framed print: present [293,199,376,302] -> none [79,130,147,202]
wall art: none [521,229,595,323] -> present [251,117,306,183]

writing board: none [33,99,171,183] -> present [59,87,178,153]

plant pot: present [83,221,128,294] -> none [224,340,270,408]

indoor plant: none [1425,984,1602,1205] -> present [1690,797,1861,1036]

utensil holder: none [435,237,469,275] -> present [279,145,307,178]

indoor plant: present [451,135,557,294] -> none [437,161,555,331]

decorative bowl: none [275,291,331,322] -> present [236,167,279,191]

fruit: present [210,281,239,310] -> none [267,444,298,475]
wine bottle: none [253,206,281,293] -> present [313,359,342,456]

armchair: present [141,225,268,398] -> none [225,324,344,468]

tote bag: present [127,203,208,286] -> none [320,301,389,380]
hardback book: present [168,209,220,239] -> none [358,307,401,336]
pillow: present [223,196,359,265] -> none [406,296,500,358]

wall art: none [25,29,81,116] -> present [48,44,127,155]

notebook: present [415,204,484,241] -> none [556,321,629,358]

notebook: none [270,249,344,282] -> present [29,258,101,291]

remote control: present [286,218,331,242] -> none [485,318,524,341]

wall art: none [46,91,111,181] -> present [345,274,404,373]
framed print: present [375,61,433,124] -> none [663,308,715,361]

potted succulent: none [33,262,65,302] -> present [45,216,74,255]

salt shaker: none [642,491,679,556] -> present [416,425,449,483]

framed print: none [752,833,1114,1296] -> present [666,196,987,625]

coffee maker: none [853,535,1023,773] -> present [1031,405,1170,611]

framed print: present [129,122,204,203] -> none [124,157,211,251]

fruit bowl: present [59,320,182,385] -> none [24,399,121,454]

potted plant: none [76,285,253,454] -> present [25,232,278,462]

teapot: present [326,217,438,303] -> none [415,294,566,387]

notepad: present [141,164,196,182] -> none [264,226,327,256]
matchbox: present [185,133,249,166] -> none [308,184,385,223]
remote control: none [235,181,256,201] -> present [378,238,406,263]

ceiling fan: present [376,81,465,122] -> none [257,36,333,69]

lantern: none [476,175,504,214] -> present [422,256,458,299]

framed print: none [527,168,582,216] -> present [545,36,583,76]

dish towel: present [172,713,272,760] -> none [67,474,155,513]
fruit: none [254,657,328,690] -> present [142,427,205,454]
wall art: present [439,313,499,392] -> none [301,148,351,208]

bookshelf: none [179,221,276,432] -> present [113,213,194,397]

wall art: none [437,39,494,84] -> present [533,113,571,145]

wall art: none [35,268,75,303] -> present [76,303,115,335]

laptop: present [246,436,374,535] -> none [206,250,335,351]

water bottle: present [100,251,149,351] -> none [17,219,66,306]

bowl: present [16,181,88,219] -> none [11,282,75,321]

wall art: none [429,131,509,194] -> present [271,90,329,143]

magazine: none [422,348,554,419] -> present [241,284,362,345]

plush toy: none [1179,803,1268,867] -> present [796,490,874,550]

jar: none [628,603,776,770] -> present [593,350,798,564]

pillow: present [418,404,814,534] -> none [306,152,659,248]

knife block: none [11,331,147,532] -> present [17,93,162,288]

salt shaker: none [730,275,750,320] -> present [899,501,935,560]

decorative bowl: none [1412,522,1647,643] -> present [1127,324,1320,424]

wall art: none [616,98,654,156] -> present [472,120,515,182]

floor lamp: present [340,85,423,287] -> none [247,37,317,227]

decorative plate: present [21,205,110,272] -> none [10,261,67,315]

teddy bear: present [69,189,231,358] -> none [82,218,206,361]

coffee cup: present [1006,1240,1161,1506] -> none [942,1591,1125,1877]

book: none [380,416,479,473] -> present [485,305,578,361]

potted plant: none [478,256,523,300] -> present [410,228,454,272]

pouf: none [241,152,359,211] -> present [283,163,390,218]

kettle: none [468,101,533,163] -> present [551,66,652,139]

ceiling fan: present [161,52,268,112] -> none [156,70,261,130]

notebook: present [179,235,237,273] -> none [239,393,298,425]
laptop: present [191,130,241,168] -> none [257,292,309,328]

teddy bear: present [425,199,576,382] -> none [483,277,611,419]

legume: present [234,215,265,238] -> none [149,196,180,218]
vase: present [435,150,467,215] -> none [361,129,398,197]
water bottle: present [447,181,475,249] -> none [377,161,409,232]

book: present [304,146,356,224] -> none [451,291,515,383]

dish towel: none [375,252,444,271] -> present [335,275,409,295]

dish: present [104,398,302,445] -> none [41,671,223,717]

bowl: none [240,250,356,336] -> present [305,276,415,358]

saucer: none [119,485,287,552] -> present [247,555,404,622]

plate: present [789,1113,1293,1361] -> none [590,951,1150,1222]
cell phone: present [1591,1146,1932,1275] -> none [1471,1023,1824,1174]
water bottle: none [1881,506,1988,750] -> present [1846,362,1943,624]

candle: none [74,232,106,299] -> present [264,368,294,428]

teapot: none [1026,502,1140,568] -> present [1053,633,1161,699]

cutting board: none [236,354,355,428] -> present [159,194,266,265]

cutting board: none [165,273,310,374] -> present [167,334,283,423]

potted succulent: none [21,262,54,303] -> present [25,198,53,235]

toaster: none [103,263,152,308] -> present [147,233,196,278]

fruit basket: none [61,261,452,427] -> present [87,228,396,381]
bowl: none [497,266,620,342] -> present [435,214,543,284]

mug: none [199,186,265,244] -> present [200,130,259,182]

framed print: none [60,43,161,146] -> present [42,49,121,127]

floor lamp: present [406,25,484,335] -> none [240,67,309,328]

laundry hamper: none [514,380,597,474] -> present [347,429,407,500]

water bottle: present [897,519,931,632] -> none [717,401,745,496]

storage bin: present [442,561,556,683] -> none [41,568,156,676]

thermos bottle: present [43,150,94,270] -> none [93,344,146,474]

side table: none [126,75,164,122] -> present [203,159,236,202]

=-=-=

§ **PROBLEM DESCRIPTION**
Copy out every line in the entries above that holds "salt".

§ **RESPONSE BOX**
salt shaker: none [642,491,679,556] -> present [416,425,449,483]
salt shaker: none [730,275,750,320] -> present [899,501,935,560]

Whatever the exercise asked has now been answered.